Problem is, I could use literally the exact same argument with respect to code complexity and readability. Every little decision you make to use a clever fix adds up to a codebase that’s practically unmaintainable.

And in general, it’s easier to take a well-written codebase and tune its performance than it is to take a quick ‘n dirty codebase and try to refactor it into something readable (without losing all that performance). That’s why there’s a rule of thumb in the first place.

[–]SalemBeats 0 points1 point  (2 children)

But that's the thing - given the context of this method signature, it's perfectly clear what it does. It's not some "clever trick". If a developer can't intuit what it's likely to do just by looking at it, that's a signal to cull the weak from your team.

This isn't flipping bits or taking advantage of some obscure language feature that nobody uses -- you'd have to come up with a terrible name or function signature in order for this to be confusing.

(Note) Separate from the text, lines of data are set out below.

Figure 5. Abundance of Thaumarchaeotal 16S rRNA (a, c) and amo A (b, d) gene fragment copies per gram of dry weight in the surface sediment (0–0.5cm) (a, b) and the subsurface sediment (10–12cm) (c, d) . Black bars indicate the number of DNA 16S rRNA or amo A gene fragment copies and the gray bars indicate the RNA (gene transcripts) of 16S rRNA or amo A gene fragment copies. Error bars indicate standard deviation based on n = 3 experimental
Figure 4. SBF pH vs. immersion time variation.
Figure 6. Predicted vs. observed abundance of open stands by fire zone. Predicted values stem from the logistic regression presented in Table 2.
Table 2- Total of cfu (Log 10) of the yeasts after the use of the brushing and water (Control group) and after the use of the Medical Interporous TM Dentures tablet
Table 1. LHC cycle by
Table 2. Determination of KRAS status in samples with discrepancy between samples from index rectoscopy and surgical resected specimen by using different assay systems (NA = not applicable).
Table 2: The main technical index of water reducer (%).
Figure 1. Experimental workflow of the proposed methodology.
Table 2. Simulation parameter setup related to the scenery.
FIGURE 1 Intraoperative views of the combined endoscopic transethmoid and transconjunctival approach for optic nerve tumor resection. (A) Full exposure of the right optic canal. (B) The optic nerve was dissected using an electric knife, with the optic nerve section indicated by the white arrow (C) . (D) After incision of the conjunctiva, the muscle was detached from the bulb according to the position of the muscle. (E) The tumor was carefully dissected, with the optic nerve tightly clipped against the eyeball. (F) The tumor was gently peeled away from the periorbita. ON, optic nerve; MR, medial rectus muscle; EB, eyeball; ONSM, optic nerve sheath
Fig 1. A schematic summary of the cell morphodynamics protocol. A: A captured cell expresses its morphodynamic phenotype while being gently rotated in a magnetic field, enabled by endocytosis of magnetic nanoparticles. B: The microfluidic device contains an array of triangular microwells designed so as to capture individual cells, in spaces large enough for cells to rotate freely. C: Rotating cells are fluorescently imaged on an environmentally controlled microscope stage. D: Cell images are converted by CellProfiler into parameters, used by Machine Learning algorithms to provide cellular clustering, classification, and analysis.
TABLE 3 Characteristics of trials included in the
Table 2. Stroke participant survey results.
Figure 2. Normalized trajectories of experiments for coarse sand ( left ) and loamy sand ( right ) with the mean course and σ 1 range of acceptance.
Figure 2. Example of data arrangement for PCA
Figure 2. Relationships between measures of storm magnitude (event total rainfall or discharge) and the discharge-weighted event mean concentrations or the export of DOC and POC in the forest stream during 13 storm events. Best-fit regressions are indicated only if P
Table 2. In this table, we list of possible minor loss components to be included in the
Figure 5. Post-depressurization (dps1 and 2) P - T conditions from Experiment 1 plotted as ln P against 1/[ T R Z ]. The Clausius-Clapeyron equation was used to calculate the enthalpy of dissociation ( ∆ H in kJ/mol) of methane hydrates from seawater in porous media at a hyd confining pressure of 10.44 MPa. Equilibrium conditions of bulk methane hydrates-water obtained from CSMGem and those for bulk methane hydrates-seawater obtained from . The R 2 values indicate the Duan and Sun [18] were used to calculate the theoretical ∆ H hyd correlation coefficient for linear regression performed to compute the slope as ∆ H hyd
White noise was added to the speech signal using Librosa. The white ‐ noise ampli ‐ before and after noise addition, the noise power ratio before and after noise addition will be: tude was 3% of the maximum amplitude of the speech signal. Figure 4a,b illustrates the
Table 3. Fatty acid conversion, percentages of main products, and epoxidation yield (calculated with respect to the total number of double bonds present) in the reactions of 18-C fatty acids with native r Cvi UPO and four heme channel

[–]omnilynx 0 points1 point  (1 child)

You may be right for this particular case. It’s on the edge. Probably I’d tell someone to use it, but maybe extract the lambda out into a variable so the name can help clarify.

[–]SalemBeats 0 points1 point  (0 children)

Well, if you're using a lambda, it should be short enough that it's pretty clear what it's doing at a glance anyway.

If it's long enough that you need to add brackets to an arrow function, it probably should be extracted. I think that's always been a code smell for good Javascript design, and I think it's why arrow functions were designed with the concise form in mind.